Avant un nouvel album à paraître en septembre, Moby sort « Porcelain », son premier livre. Drôle, documenté, et redessinant le New York underground des années 90.
C’est elle qu’il a vue en premier : la guitare. Ce jour-là, dans la pièce où a lieu le rendez-vous, une artiste avait laissé son instrument, et Moby l’a empoignée juste après nous avoir serré la main. Trente minutes plus tard, après un entretien hyperpro, ses derniers mots seront : « J’ai 50 ans, j’écris et compose de la musique tout le temps », et « I am an old punk-rocker ».
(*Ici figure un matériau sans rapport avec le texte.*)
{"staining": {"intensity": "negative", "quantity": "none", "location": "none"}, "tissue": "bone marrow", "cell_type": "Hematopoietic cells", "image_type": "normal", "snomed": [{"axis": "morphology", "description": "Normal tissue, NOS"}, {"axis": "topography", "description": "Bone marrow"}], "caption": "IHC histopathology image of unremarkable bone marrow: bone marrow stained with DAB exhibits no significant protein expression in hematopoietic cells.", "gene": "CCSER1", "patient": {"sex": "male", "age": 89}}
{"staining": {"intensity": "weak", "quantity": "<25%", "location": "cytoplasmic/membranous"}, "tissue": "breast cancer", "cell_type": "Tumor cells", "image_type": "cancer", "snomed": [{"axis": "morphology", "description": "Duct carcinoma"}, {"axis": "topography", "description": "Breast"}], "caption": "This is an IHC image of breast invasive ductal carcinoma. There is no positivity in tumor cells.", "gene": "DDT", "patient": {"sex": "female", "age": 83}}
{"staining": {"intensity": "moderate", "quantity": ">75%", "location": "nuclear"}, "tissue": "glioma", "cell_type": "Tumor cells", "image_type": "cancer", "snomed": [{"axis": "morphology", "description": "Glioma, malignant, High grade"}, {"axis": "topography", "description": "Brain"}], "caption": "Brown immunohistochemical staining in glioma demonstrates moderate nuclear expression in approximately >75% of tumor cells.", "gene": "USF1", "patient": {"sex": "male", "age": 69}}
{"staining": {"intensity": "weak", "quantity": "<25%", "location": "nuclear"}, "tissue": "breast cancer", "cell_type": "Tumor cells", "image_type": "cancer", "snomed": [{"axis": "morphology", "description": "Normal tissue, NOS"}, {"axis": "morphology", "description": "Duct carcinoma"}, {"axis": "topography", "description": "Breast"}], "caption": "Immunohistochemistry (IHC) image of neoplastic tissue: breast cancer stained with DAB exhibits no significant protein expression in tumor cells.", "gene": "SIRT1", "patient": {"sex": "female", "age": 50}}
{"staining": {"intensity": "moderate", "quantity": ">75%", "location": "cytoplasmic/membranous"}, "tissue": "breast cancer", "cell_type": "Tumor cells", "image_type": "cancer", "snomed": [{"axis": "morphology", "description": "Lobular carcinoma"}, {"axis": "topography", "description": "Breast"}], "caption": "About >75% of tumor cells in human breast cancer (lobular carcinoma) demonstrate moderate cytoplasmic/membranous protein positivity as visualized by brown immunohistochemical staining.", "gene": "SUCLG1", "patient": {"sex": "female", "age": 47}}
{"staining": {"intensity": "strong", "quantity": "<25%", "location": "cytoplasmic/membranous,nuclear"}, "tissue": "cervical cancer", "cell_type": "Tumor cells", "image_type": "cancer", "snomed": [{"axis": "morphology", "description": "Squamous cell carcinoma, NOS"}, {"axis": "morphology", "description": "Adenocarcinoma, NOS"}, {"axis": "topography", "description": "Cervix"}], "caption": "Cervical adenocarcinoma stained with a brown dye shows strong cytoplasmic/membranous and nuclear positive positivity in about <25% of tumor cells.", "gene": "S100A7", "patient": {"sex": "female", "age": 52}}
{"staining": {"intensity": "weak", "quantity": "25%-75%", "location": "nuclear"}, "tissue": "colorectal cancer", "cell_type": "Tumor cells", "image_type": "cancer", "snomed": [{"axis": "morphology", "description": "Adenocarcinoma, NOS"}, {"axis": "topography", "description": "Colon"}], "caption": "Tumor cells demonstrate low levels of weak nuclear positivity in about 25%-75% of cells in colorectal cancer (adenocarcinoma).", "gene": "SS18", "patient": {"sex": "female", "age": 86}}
Porcelain est donc le livre des 50 ans. Il porte surtout sur la période 1989-1999 du compositeur, celle juste avant le succès planétaire de l’album Play (2000). Jusqu’à ces années-là, il vivait dans une usine désaffectée de Stamford (Connecticut). Dix ans après avoir monté un groupe de punk baptisé les Vatican Commandos, il vivait ainsi : « En général, je me réveillais vers midi, je me faisais cuire des flocons d’avoine sur ma plaque, je lisais la Bible et je bossais ma musique » (rapporté dans le livre). On vérifiera en effet, dans Porcelain, que viennent de loin les deux engagements de Moby. La croyance d’une part, même s’il tient à nous dire : « Je ne suis pas du tout pratiquant : la religion, ça me fait penser à du sport. Je suis soufi, dalaïste, agnostique, tout ça, mais je ne suis pas chrétien ou autre. Telle a toujours été ma relation à la Bible. » Et un mode de vie vegan, comme on le voit dans chacune de ses interviews, déclarations, positions, où revient moult fois la lutte pour les droits des animaux.
Les connaisseurs savent que Porcelain est un des titres les plus connus de Moby, c’était un des morceaux de l’album Play. Il a donné son titre à ce premier long témoignage autobiographique. Sa sortie en France s’accompagne d’ailleurs de celle de la compilation Music From Porcelain, 16 titres composés entre 1989 et 1999, remastérisés pour l’occasion. L’ouvrage, lui, retrace le retour du jeune homme dans sa ville de naissance (il est né à Harlem en 1965) encore aux prises avec la zone, le crime, la drogue. Pour Moby, devenu DJ résident au célèbre club Mars, ce furent les fêtes, la drogue (le crack surtout), énormément d’alcool, les enchaînements de sets, de parties, de concerts, de scènes. Et aussi, cette foi, solide : il enseignait la Bible, et priait même après avoir joué… dans des clubs SM. Moby est alors devenu un fils de la pop culture.
Car juste avant, entre 1973 et 1980, New York fut le nouveau centre du rock’n’roll sauvage (les New York Dolls, Blondie, The Ramones et Talking Heads). La ville où David Mancuso et Nicky Siano inventaient le disco moderne, celle où Willie Colon et les Fania All Stars importaient la salsa cubaine à Harlem et réalisaient la fusion du son raffiné de La Havane vers le funk et la soul, celle enfin où les B-boys, Grandmaster Flash et Sugarhill Gang, inventaient le hip-hop.
La génération de Moby a grandi dans cette régénération-là, ce que l’artiste revendique aujourd’hui, puisque là se niche aussi son identité artistique, lui qui n’a cessé de changer d’horizons musicaux tout en pivotant autour de l’électro : « J’aime la musique lente et calme, j’aime aussi la musique agressive. J’aime Debussy, j’aime Pantera. » En février, il dévoilait des titres planants (Long Ambients 1, en téléchargement libre). Il annonce pour septembre un nouvel album « très agressif, rythmé, rapide, de la new wave postpunk ». Le grand intérêt de Porcelain est d’illustrer, de cartographier, comment un homme né dans ce New York-là est devenu un artiste aussi pluriel, engagé, mais aussi reclus, effacé. Le livre demeure universel, s’adressant au connaisseur comme au profane. Il y est question toujours d’un genre bien particulier de « postrockeur », chez qui platine et guitare demeurent la voie.
*Porcelain, de Moby, traduit par Cécile Dutheil de la Rochère, Seuil, 431 p., 22 €.